Étude parue dans "Nature": cibler la tige, pas la tête
Des chercheurs de l’Institut américain des allergies et des maladies infectieuses précisent avoir testé avec succès leurs vaccins sur des souris et des furets, des animaux qui présentent les mêmes symptômes que l’homme. Plutôt que de cibler la tête de l’hémagglutinine, en constante mutation, les chercheurs ont ciblé la tige de cette protéine, beaucoup plus stable. En liant cette base provenant d’un virus A (H1N1) à des nanoparticules et en la combinant avec un adjuvant, ils ont réussi à immuniser les souris et les furets avant de leur injecter des doses létales de virus A (H5N1).
Étude publiée dans "Science": Protection complète chez les souris
Dans une autre étude publiée dans "Science", un groupe de chercheurs dirigés par Antoinette Impagliazzo du Crucell Vaccine Institute, un Institut de recherche du laboratoire Janssen, a rapporté avoir testé un vaccin qui confère une protection complète à des souris et une réponse immunitaire large sur des singes, travaillant eux aussi sur la base de l’hémagglutinine.
Vaccin quadrivalent
La mise sur le marché , par certains producteurs, de vaccin quadrivalent (quatre souches du virus au lieu de trois) vivant atténué ou de vaccin quadrivalent inactivé, va modifier l’offre durant la saison grippale 2015-2016, fait remarquer le Conseil supérieur de la santé (CSS). Le vaccin vivant atténué (Fluenz Tetra de Astra Zeneca) s’administre par voies nasales et est autorisé de 2 ans à moins de 18 ans. Le vaccin quadrivalent inactivé (Alpharix-Tetra de GSK) (à partir de 3 ans) remplace l’Alpharix trivalent préalablement disponible.
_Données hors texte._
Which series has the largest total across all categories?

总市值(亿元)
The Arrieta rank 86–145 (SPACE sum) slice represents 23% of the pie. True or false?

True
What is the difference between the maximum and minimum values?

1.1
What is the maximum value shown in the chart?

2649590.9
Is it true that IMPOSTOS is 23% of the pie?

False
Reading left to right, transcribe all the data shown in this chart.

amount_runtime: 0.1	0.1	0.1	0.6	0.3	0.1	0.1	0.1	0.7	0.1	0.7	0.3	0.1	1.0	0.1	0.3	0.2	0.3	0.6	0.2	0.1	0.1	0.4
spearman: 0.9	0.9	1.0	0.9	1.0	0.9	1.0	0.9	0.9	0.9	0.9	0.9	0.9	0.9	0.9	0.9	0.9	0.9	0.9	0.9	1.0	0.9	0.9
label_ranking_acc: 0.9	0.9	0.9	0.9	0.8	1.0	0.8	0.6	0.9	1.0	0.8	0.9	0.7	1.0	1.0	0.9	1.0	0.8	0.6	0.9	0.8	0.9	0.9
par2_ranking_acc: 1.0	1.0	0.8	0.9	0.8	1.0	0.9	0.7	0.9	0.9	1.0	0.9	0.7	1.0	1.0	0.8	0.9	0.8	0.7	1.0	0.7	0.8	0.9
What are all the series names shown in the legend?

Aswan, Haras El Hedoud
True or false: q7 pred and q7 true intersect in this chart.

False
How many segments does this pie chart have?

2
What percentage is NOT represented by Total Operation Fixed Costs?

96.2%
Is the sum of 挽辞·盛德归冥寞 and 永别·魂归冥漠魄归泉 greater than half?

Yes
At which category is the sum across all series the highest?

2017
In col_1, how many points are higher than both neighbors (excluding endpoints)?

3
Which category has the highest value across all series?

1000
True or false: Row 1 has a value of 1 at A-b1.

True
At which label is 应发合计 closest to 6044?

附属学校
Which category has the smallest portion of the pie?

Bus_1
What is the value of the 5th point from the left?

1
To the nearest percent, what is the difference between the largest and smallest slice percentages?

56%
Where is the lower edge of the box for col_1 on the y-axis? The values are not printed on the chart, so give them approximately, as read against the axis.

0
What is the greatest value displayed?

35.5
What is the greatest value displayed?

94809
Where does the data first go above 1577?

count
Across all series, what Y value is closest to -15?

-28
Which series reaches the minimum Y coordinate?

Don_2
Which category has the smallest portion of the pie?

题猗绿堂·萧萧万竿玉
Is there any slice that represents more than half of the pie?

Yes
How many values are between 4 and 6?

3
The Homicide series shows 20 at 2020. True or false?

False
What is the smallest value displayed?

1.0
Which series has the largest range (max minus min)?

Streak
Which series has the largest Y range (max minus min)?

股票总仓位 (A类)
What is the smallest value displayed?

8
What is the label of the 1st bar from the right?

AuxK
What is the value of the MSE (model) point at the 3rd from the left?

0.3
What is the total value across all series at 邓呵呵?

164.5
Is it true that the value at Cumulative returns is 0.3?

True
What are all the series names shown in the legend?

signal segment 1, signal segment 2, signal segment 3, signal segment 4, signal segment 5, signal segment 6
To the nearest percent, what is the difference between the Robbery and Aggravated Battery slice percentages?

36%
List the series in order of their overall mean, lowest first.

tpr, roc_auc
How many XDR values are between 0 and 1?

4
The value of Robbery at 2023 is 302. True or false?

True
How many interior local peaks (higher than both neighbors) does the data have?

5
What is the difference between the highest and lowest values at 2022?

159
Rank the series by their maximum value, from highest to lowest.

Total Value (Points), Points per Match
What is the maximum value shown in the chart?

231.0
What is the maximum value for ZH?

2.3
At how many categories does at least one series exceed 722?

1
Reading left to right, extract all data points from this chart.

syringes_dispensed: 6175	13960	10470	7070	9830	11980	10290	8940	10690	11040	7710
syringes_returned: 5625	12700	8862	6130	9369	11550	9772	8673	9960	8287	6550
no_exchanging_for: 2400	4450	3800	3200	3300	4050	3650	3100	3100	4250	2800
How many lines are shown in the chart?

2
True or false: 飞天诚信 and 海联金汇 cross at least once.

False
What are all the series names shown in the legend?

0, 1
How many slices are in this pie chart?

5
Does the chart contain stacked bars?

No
Le Conseil supérieur de la santé étudie la question et prépare un avis circonstancié sur les groupes cibles et les vaccins disponibles. Ils pourraient peut-être apporter un bénéfice en cas d’épidémie saisonnière durant laquelle les deux souches B co-circuleraient de manière significative ou d’un choix inadéquat de la souche B dans le vaccin trivalent. Ils ne pourraient par contre pas circonscrire les problèmes rencontrés par la mauvaise adéquation entre les souches vaccinales de type A (H1N1 ou H3N2) et celles responsables de l’épidémie de grippe saisonnière (comme ce fut le cas en 2014-2015).